Could you retype, exactly as written, every line from the top of the records through the line that contains "Arbeitsmarkt kann nicht das Ziel für jeden"?

(Collection entries)

- - -

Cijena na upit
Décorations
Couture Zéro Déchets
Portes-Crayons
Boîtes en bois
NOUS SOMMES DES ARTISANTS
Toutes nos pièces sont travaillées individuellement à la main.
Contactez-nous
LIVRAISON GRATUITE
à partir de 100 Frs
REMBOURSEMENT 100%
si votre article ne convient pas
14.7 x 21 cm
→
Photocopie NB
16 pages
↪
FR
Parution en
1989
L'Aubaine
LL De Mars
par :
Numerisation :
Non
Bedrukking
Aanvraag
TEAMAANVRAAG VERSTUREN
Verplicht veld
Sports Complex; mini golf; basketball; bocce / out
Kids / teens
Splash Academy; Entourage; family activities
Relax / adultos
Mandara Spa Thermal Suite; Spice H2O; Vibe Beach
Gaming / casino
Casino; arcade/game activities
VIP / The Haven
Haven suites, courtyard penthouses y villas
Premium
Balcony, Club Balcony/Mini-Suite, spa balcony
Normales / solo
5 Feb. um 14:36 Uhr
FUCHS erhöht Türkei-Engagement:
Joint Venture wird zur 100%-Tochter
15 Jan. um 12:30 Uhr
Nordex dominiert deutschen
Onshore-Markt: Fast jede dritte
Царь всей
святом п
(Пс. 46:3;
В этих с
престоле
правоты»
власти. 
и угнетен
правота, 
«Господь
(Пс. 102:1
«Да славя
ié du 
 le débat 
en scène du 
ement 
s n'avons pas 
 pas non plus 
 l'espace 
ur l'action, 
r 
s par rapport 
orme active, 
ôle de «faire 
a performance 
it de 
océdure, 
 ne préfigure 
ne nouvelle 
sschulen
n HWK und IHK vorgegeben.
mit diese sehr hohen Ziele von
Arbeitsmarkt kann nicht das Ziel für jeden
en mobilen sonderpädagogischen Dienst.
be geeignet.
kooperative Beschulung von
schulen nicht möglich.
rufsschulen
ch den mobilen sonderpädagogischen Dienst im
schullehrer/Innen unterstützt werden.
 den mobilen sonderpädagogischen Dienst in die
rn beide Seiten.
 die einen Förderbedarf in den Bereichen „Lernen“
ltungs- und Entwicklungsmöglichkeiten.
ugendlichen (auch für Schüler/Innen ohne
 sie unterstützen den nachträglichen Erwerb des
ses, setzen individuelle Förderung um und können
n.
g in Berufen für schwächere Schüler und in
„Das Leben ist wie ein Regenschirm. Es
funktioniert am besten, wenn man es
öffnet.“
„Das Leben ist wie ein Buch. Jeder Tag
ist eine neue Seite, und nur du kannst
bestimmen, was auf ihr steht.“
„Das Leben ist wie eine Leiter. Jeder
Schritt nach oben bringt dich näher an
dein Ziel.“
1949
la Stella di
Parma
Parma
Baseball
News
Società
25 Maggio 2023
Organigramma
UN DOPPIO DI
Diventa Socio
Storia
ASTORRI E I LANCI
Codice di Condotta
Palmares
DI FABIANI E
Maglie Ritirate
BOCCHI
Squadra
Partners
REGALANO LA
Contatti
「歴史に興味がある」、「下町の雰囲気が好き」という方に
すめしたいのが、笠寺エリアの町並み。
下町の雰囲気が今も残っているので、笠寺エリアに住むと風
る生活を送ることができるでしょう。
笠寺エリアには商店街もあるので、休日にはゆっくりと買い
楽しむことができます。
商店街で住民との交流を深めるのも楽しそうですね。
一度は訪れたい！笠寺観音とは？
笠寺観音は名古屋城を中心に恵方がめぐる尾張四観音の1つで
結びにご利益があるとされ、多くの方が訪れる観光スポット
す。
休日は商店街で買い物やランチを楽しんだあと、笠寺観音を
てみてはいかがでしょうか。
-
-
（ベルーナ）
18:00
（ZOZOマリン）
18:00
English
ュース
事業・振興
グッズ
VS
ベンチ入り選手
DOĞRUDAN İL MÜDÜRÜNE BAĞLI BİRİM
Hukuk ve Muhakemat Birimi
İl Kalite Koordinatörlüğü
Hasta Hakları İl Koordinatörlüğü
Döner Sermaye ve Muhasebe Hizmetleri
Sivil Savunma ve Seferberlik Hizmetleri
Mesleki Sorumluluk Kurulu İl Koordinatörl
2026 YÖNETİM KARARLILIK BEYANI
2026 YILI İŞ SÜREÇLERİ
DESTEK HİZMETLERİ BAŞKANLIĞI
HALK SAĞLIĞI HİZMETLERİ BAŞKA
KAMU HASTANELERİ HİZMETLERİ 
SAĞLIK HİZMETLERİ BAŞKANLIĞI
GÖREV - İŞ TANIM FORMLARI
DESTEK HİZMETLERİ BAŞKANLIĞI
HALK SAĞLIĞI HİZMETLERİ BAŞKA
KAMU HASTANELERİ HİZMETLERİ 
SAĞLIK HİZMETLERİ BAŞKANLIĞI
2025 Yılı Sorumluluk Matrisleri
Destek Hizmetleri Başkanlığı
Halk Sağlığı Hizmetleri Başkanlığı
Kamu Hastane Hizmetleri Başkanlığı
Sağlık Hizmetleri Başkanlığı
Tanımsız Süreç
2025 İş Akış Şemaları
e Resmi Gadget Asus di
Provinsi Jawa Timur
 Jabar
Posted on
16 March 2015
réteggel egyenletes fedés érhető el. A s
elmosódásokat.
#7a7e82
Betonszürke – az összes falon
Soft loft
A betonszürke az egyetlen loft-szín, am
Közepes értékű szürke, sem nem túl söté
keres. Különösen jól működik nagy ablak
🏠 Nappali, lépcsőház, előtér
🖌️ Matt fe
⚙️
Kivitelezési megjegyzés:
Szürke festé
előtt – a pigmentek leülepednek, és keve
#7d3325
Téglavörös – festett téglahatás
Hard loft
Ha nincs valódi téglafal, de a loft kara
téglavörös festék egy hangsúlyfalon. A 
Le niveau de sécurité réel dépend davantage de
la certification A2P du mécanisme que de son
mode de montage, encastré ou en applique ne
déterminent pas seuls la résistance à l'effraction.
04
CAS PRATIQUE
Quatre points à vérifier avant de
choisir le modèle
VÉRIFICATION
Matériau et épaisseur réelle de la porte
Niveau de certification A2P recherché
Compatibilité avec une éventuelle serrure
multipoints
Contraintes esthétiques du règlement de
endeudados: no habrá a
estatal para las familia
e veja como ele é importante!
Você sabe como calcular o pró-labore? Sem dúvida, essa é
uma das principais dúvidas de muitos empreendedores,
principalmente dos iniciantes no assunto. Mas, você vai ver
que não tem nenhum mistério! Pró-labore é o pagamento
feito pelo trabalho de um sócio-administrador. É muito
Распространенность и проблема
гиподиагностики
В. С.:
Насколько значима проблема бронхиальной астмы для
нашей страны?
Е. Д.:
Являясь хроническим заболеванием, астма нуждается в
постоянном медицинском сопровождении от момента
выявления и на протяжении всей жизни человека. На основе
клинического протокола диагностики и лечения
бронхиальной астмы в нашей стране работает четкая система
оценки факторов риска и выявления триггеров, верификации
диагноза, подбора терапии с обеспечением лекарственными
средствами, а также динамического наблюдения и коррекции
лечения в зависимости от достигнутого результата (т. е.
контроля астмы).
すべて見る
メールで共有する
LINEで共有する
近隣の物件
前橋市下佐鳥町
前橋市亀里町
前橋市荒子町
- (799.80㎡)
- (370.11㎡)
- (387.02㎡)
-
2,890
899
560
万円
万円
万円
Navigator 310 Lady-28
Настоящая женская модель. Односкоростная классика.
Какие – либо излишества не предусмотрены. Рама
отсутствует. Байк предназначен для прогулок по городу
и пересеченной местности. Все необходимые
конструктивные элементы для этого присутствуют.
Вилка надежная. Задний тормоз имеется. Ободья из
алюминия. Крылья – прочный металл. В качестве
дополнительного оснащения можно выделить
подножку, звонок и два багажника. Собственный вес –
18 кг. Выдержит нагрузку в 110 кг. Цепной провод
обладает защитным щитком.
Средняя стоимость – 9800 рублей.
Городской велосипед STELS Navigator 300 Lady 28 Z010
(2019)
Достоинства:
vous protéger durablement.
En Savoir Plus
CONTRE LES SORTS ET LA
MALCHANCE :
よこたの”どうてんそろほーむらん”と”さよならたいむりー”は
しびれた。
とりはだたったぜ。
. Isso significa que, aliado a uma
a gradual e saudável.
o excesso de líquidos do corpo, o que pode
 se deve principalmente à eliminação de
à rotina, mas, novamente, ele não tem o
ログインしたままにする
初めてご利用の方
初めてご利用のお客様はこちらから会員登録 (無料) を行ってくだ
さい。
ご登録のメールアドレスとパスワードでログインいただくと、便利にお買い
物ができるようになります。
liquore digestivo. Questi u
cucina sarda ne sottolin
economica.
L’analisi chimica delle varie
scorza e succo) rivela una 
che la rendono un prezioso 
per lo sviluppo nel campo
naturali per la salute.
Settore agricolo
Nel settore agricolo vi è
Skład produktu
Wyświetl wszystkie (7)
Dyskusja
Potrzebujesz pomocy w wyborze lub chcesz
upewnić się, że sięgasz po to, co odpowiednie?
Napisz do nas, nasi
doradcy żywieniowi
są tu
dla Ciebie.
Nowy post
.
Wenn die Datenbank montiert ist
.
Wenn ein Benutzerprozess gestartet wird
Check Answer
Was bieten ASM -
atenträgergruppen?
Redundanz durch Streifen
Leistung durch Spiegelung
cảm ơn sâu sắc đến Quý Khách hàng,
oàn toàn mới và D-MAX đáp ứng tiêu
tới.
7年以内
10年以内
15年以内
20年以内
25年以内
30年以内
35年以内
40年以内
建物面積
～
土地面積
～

- - -

SOLVED PROBLEM
Cijena na upit
Décorations
Couture Zéro Déchets
Portes-Crayons
Boîtes en bois
NOUS SOMMES DES ARTISANTS
Toutes nos pièces sont travaillées individuellement à la main.
Contactez-nous
LIVRAISON GRATUITE
à partir de 100 Frs
REMBOURSEMENT 100%
si votre article ne convient pas
14.7 x 21 cm
→
Photocopie NB
16 pages
↪
FR
Parution en
1989
L'Aubaine
LL De Mars
par :
Numerisation :
Non
Bedrukking
Aanvraag
TEAMAANVRAAG VERSTUREN
Verplicht veld
Sports Complex; mini golf; basketball; bocce / out
Kids / teens
Splash Academy; Entourage; family activities
Relax / adultos
Mandara Spa Thermal Suite; Spice H2O; Vibe Beach
Gaming / casino
Casino; arcade/game activities
VIP / The Haven
Haven suites, courtyard penthouses y villas
Premium
Balcony, Club Balcony/Mini-Suite, spa balcony
Normales / solo
5 Feb. um 14:36 Uhr
FUCHS erhöht Türkei-Engagement:
Joint Venture wird zur 100%-Tochter
15 Jan. um 12:30 Uhr
Nordex dominiert deutschen
Onshore-Markt: Fast jede dritte
Царь всей
святом п
(Пс. 46:3;
В этих с
престоле
правоты»
власти. 
и угнетен
правота, 
«Господь
(Пс. 102:1
«Да славя
ié du 
 le débat 
en scène du 
ement 
s n'avons pas 
 pas non plus 
 l'espace 
ur l'action, 
r 
s par rapport 
orme active, 
ôle de «faire 
a performance 
it de 
océdure, 
 ne préfigure 
ne nouvelle 
sschulen
n HWK und IHK vorgegeben.
mit diese sehr hohen Ziele von
Arbeitsmarkt kann nicht das Ziel für jeden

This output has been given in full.